For these reasons, the Court finds that the Debtor’s medical conditions are a special circumstance that rebut the presumption of abuse under § 707(b)(2)(B) of the Bankruptcy Code.
Conclusion
The UST filed a Motion to Dismiss the Debtor’s Chapter 7 case pursuant to § 707(b)(2) of the Bankruptcy Code.
Under § 707(b)(2)(A), Chapter 7 debtors are subject to a “means test” to evaluate whether they have the ability to pay their creditors. If the means test indicates that a debtor has the ability to pay his creditors, a presumption arises that his case is an abuse of the provisions of Chapter 7. Under § 707(b)(2)(B); however, the debtor may rebut the presumption of abuse by showing “special circumstances” regarding his income or expenses.
In this case, the means test completed by the Debtor shows annualized income in the amount of $107,123.88. After certain corrections are made to her expenses and deductions from income, the presumption arises under § 707(b)(2)(A) that her case is an abuse of the provisions of Chapter 7.
The Debtor has adequately rebutted the presumption pursuant to § 707(b)(2)(B), however, because she has demonstrated the existence of special circumstances that justify her payment of additional expenses not included on the means test. Specifical*881ly, the Debtor showed that she incurs additional expenses for the support of disabled family members, and also for the treatment of her own medical conditions, and that there is no reasonable alternative for the payment of the additional expenses.
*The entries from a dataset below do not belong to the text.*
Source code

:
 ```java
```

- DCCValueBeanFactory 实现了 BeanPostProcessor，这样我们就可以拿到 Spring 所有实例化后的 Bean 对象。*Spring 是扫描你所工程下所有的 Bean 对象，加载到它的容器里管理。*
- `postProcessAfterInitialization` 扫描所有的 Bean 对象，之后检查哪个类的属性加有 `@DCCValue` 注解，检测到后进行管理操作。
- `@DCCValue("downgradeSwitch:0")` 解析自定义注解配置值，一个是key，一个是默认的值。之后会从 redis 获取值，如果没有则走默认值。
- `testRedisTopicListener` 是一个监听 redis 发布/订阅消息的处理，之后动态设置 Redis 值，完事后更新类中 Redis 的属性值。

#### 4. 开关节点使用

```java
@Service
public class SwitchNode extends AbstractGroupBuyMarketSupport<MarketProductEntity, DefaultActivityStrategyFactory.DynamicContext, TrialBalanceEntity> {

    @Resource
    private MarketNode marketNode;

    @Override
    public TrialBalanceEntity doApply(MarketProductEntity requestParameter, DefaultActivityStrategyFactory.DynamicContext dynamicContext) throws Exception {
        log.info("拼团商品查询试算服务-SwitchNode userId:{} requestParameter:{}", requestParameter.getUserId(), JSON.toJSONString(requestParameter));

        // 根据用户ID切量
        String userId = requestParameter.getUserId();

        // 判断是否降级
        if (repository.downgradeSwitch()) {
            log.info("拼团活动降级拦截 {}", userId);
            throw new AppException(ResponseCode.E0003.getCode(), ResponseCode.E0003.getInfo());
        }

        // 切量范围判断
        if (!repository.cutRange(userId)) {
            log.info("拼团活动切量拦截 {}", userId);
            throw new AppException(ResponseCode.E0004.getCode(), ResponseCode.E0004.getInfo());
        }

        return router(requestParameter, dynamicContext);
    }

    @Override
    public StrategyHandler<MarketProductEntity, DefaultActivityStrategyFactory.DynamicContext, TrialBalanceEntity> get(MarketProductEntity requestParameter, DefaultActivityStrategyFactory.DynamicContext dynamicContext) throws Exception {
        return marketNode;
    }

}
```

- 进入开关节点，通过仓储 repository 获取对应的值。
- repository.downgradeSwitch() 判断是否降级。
For these reasons, the Court determines that the granting of relief to the Debtor would not be an abuse of the provisions of Chapter 7, and the UST’s Motion to dismiss the case should be denied.
Accordingly:
IT IS ORDERED that the Motion of the Acting United States Trustee to Dismiss Pursuant to 11 U.S.C. Section 707(b)(1) based on Presumption of Abuse arising under 11 U.S.C. Section 707(b)(2) is denied.